Il a fallu près de 30 jours pour que la Direction de l’automatisation des fichiers (Daf) de la police informe de la suspension de la fabrication des cartes d’identité nationales. Le res­ponsable du service, le Commissaire principal Ibrahi­ma Dieng, annonce, dans son communiqué, que l’arrêt de la production serait dû à «un incident constaté dans le système». Il n’empêche que, dans le même document, il se veut rassurant envers les «populations et usagers quant à l’intégrité de leurs données personnelles, lesquelles demeurent intactes». Le Commissaire Dieng assure par ailleurs que «toutes les dispositions sont prises par les services techniques compétents pour rétablir la situation dans les meilleurs délais». L’Auxi­liaire de justice conclura son communiqué en annonçant une enquête.

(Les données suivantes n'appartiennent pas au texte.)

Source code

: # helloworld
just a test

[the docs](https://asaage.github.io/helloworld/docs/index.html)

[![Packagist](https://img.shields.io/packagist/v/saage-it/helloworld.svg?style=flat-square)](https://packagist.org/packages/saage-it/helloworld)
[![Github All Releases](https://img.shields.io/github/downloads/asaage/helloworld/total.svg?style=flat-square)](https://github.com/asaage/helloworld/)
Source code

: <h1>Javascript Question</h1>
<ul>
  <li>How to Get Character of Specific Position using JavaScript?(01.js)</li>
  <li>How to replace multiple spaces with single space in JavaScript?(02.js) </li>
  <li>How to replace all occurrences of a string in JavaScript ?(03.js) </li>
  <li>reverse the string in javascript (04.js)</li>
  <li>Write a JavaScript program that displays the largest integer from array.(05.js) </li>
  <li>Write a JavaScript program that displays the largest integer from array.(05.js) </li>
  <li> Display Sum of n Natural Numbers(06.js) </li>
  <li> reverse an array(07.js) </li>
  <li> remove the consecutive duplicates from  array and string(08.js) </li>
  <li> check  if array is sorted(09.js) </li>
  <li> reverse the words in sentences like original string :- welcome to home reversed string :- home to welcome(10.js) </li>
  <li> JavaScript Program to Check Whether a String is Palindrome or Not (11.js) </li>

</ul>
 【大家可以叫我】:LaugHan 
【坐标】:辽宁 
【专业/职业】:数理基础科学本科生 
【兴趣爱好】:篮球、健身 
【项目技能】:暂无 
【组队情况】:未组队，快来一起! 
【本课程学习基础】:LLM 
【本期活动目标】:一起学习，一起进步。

Ce communiqué du service de la Police nationale chargé de la confection des documents et de la sauvegarde des données personnelles des citoyens vient en quelque sorte donner de la chair aux rumeurs qui restaient encore latentes depuis un certain temps, mais qu’aucune autorité ne voulait s’avancer à confirmer. En un premier temps, il avait été avancé la thèse selon laquelle le service de confection des Cni était interrompu par le prestataire étranger, du fait de la lourdeur de l’ardoise que l’Etat lui devait. Néanmoins, cette version a été très rapidement démentie par une annonce de hackers, qui annonçaient avoir mis la main sur 139 térabits de données de la Daf. Il s’agirait, selon ces pirates, de «données personnelles des citoyens, des systèmes biométriques, des informations se rapportant aux migrations», ainsi que de leurs systèmes de sauvegarde.

Ces pirates n’ont pas encore fait état de leurs revendications, du moins pas de manière ouverte. Et on se demande bien si la Police nationale, en particulier la Daf, sera en mesure d’y accéder. Et même si elle les récupérait, quelle garantie la Daf aurait-elle que les données ainsi exposées, notamment sur le Darkweb, ne seront pas vendues à d’autres preneurs ?

Cette affaire rappelle de manière dramatique que les pouvoirs publics n’avaient pas suffisamment pris au sérieux la sérieuse alerte qu’avait été le piratage des données de la Direction des impôts et domaines (Dgid), au mois d’octobre de l’année dernière. A l’époque, les connaisseurs avaient parlé d’un téraoctet de données uniquement. Et les pirates, qui se présentaient sous le pseudonyme de «BlackShrantac», avaient bloqué le système informatique de la maison, faisant qu’aucun fonctionnaire ne pouvait travailler à partir du système informatique de la direction. Pour mettre fin au problème, ils avaient demandé une rançon de 10 millions de dollars, soit un peu plus de 6 milliards de Cfa.

On ne sait pas si la Dgid avait cédé, après près d’un mois de paralysie. Mais le fait qu’aujourd’hui, un service aussi stratégique soit l’objet d’une attaque similaire, tendrait à montrer à l’opinion à quel point notre pays peut être vulnérable à toutes sortes de menaces. En fait, le terrorisme n’utilise pas que des armes conventionnelles. Les données numériques peuvent même s’avérer plus dangereuses, si l’on n’y prend garde.

En attendant la résolution de ce problème, les citoyens sénégalais qui ont besoin de leurs cartes d’identité se trouvent pris au dépourvu. Pire encore, sans papiers d’identité, des élèves en classes d’examen vont avoir de sérieux problèmes. Sans parler de ceux qui voudraient avoir un nouveau passeport. C’est dire que les effets de ce piratage sont encore loin d’être mesurés.